Il docente ha concluso il suo intervento ricordando che questo volume «rappresenta un punto di partenza, non di arrivo, perché molti materiali attendono ancora di essere studiati e valorizzati». L’invito, rivolto agli autori, è di proseguire attraverso «un lavoro interdisciplinare che sappia superare le divisioni accademiche per instaurare un dialogo storia, rilievo, progetto e cultura visiva». «Solo così – ha aggiunto – si possono affrontare nel modo più completo e profondo opere complesse come quelle degli Ittar».

«Non solo architettura, ma anche arte e colore», ha ricordato Barbara Mancuso, associata di Storia dell’arte moderna al Dipartimento di Scienze umanistiche dell’Università di Catania. «Mi sono chiesta come mai mi avessero voluto coinvolgere, ma già la copertina del libro non può richiedere esclusivamente lo sguardo dell’architetto, perché gli autori hanno insistito sul recupero del colore che si trova nei disegni, e che non è casuale», ha spiegato la docente.

Parlando di Stefano Ittar, la prof.ssa Mancuso ne ha sottolineato le origini: «È un architetto nato nel Settecento in una regione che allora faceva parte della Polonia.

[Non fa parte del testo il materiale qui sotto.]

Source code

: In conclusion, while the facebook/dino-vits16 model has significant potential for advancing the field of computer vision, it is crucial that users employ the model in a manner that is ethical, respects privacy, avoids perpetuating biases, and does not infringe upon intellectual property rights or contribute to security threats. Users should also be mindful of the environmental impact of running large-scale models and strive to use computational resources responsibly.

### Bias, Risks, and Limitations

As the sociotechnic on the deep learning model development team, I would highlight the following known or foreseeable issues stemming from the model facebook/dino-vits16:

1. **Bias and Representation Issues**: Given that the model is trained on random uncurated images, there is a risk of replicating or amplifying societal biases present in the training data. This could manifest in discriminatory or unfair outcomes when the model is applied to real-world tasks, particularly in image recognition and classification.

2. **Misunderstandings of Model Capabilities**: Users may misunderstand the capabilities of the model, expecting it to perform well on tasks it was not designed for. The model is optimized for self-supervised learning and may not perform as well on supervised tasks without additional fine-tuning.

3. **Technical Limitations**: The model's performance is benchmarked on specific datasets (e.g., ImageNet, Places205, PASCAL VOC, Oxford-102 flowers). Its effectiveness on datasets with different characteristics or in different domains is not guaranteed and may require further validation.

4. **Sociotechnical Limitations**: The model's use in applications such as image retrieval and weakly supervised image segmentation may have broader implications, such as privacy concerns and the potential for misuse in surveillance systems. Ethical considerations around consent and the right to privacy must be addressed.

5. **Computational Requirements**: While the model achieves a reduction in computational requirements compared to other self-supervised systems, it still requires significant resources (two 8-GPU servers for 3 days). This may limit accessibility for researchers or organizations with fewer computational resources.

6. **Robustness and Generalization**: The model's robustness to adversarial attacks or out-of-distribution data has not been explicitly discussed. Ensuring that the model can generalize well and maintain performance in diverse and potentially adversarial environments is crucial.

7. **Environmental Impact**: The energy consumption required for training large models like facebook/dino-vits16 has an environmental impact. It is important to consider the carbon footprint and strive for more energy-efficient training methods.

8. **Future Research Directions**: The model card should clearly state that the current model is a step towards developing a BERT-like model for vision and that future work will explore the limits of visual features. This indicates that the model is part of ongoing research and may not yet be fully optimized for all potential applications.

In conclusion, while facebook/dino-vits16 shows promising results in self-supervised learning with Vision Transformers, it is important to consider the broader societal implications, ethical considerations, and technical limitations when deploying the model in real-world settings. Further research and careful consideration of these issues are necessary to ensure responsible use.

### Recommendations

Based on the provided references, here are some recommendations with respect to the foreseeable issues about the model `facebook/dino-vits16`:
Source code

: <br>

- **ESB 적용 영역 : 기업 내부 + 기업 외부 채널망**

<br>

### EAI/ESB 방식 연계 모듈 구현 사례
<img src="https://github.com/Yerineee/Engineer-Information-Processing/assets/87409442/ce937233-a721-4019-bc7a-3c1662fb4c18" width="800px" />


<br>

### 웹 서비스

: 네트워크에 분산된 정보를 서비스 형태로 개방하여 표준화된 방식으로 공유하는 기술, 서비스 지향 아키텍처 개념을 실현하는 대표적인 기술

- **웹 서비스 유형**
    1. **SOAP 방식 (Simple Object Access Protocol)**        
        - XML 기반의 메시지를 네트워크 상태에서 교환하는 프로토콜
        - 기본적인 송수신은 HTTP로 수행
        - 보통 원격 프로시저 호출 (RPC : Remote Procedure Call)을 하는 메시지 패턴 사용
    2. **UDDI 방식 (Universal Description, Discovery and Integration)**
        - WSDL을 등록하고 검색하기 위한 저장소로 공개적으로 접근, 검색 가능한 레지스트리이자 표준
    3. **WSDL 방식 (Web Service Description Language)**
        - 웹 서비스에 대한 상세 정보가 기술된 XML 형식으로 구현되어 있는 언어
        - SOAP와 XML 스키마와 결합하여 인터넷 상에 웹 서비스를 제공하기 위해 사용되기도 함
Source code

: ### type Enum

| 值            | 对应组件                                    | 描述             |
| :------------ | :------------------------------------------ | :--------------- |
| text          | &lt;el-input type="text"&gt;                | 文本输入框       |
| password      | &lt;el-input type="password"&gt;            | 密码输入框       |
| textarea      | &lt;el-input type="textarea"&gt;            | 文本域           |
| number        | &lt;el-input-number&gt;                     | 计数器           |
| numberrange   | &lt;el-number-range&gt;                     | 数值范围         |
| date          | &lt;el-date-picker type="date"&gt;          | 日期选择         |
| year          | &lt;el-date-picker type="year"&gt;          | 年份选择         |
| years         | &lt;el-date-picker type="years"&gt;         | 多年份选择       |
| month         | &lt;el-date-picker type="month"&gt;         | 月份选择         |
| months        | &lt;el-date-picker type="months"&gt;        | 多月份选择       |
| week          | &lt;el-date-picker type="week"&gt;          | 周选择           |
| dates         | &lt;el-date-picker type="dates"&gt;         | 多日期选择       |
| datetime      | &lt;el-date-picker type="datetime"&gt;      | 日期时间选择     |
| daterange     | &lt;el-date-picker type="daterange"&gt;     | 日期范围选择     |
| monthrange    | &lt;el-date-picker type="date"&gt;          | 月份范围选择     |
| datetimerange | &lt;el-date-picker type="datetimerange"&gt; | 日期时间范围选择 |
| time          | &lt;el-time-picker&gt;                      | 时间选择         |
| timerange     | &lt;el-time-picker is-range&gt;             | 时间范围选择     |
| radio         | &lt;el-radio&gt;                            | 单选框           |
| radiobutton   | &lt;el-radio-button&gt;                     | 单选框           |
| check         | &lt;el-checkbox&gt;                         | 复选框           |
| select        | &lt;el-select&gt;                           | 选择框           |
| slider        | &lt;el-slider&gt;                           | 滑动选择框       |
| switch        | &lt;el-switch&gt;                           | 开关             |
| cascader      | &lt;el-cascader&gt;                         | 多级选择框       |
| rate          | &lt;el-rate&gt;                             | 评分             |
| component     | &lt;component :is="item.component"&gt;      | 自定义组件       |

Credo che questo sia il quid che aggiunge un elemento di interesse al libro».

E nel commentare il lavoro degli autori ha detto che «Armando Antista parla di un repertorio di attribuzioni estremamente vasto e solo in alcuni casi suffragato da prove documentarie». «La scelta di selezionare alcune costruzioni più pertinenti deriva anche dal fatto che sono quelle poche documentate, sulle quali ci possiamo soffermare con più sicurezza», ha aggiunto.

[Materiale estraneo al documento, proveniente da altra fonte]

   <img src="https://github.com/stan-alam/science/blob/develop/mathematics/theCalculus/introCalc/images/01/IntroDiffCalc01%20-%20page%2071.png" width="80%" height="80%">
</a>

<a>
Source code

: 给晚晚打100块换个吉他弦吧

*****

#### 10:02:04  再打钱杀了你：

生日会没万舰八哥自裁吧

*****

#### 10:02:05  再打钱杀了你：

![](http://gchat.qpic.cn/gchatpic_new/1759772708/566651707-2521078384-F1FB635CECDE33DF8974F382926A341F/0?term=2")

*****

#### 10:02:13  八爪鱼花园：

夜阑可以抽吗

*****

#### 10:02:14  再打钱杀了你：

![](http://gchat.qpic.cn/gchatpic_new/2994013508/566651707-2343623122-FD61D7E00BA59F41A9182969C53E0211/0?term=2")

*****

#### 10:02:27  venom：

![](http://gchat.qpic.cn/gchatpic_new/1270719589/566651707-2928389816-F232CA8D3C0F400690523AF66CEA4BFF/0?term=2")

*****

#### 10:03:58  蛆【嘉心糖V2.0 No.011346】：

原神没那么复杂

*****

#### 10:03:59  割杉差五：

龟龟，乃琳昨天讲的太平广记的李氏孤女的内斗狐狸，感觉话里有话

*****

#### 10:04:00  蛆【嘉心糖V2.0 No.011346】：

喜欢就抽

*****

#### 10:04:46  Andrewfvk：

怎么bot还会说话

Gli autori del volume e i relatori nel corso dell'incontro

Gli autori del volume e i relatori nel corso dell'incontro

Un altro aspetto che Mancuso ha apprezzato riguarda l’impostazione metodologica: «Mi è piaciuta molto l’attenzione al viaggio e allo spostamento degli artisti, perché ogni viaggio è fondamentale per l’apprendimento di modelli da riproporre».

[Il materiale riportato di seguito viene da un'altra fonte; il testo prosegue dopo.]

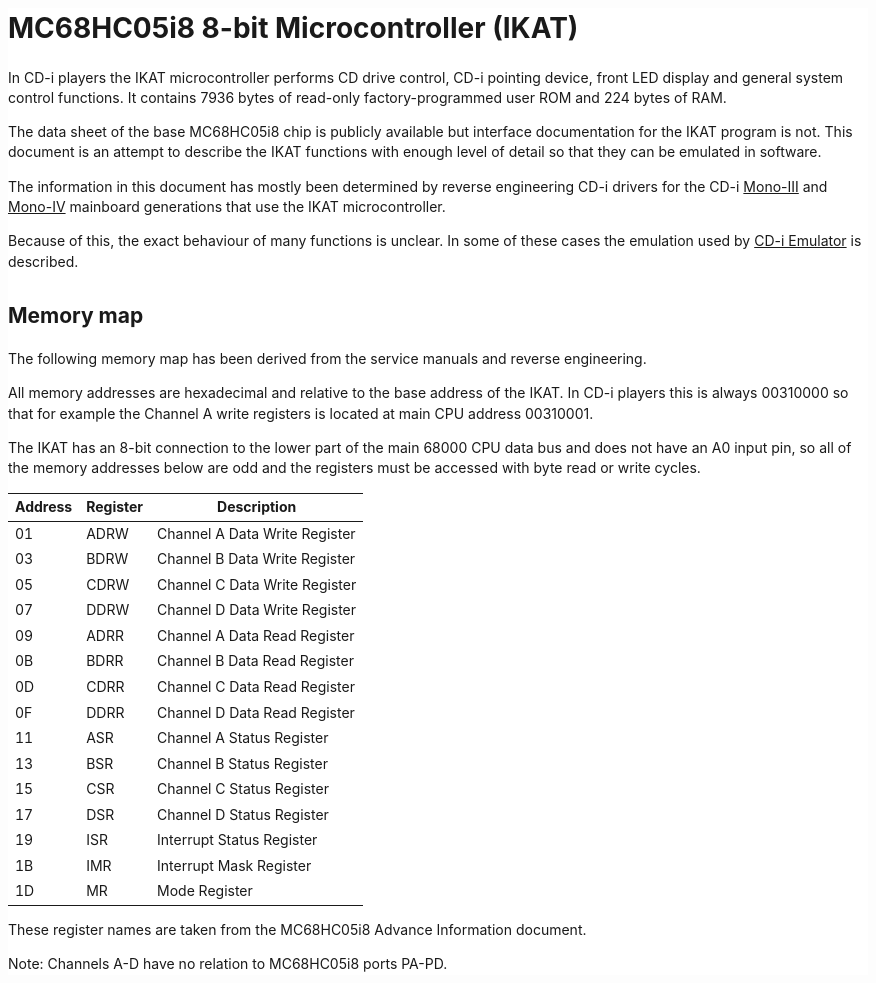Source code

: # MC68HC05i8 8-bit Microcontroller (IKAT)

In CD-i players the IKAT microcontroller performs CD drive control,
CD-i pointing device, front LED display and general system control functions. It
contains 7936 bytes of read-only factory-programmed user ROM and 224 bytes of
RAM.

The data sheet of the base MC68HC05i8 chip is publicly available but interface
documentation for the IKAT program is not. This document is an attempt to
describe the IKAT functions with enough level of detail so that they can be
emulated in software.

The information in this document has mostly been determined by reverse
engineering CD-i drivers for the CD-i [Mono-III] and [Mono-IV] mainboard generations that
use the IKAT microcontroller.

Because of this, the exact behaviour of many functions is unclear. In some
of these cases the emulation used by [CD-i Emulator] is described.

## Memory map

The following memory map has been derived from the service manuals and reverse
engineering.

All memory addresses are hexadecimal and relative to the base address of the
IKAT. In CD-i players this is always 00310000 so that for example the Channel A
write registers is located at main CPU address 00310001.

The IKAT has an 8-bit connection to the lower part of the main 68000 CPU data
bus and does not have an A0 input pin, so all of the memory addresses below are
odd and the registers must be accessed with byte read or write cycles.

Address | Register | Description
--- | --- | ---
01 | ADRW | Channel A Data Write Register
03 | BDRW | Channel B Data Write Register
05 | CDRW | Channel C Data Write Register
07 | DDRW | Channel D Data Write Register
09 | ADRR | Channel A Data Read Register
0B | BDRR | Channel B Data Read Register
0D | CDRR | Channel C Data Read Register
0F | DDRR | Channel D Data Read Register
11 | ASR | Channel A Status Register
13 | BSR | Channel B Status Register
15 | CSR | Channel C Status Register
17 | DSR | Channel D Status Register
19 | ISR | Interrupt Status Register
1B | IMR | Interrupt Mask Register
1D | MR | Mode Register

These register names are taken from the MC68HC05i8 Advance Information document.

Note: Channels A-D have no relation to MC68HC05i8 ports PA-PD.


[CD-i Emulator]: https://www.cdiemu.org/cdiemu/
[Mono-III]: https://www.cdiemu.org/players/
[Mono-IV]: https://www.cdiemu.org/players/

Sul piano strutturale, il libro si presenta come una biografia doppia, ma per la docente la sua articolazione è più complessa: «Apparentemente è un percorso attraverso l’attività dei due architetti, padre e figlio, Stefano prima e Sebastiano dopo». «Ma in realtà non è una semplice biografia: ha un tracciato complesso, con una via principale e poi una serie di approfondimenti affidati a ricercatori giovani e meno giovani», ha aggiunto.

Uno degli aspetti più stimolanti riguarda i disegni ritrovati: «L’aver rintracciato materiali nuovi all’interno del Museo Civico di Castello Ursino dimostra che è uno scrigno pieno di cose ancora da conoscere, da tirare fuori e studiare». «Questa raccolta consistente di disegni è stata ceduta al Comune di Catania nel 1952, ed era già nota nel 2018., ma per lungo tempo i disegni sono stati segregati», ha detto in chiusura di intervento la prof.ssa Mancuso.

Anche il prof. Luigi Pellegrino, associato di Composizione architettonica e urbana al Dipartimento di Ingegneria civile e architettura dell’Università di Catania, ha accolto con entusiasmo la pubblicazione affermando «l’importanza di un volume dedicato alla straordinaria famiglia di architetti Ittar». «Da una serie di prove indiziarie emerge che la cupola della chiesa di San Giorgio di Ragusa Ibla è stata realizzata da Sebastiano Ittar, solo un genio poteva disegnare cupola così particolare a testimonianza della sua modernità e del suo interesse verso lo sviluppo della città, mentre il padre Stefano, in questo confronto generazionale, appare antico».

Soffermandosi proprio sulle opere di Sebastiano Ittar, il prof. Pellegrino ha sottolineato che «il lavoro più straordinario svolto riguarda la prima pianta ortografica realizzata a rilievo della città di Catania». «È un progetto moderno, come quelli che si fanno oggi all’università – ha aggiunto -. Ha progettato lo spazio pubblico». «Disegna in pianta, oltre agli isolati, tutti gli edifici principali come il Duomo, i palazzi e le chiese e riporta quasi tutti i frammenti della città antica – ha precisato il docente del Dicar -. In alcuni casi li disegna in numero maggiore rispetto a quelli visibili, quindi è un disegno falso, ma è la restituzione di un’idea di città».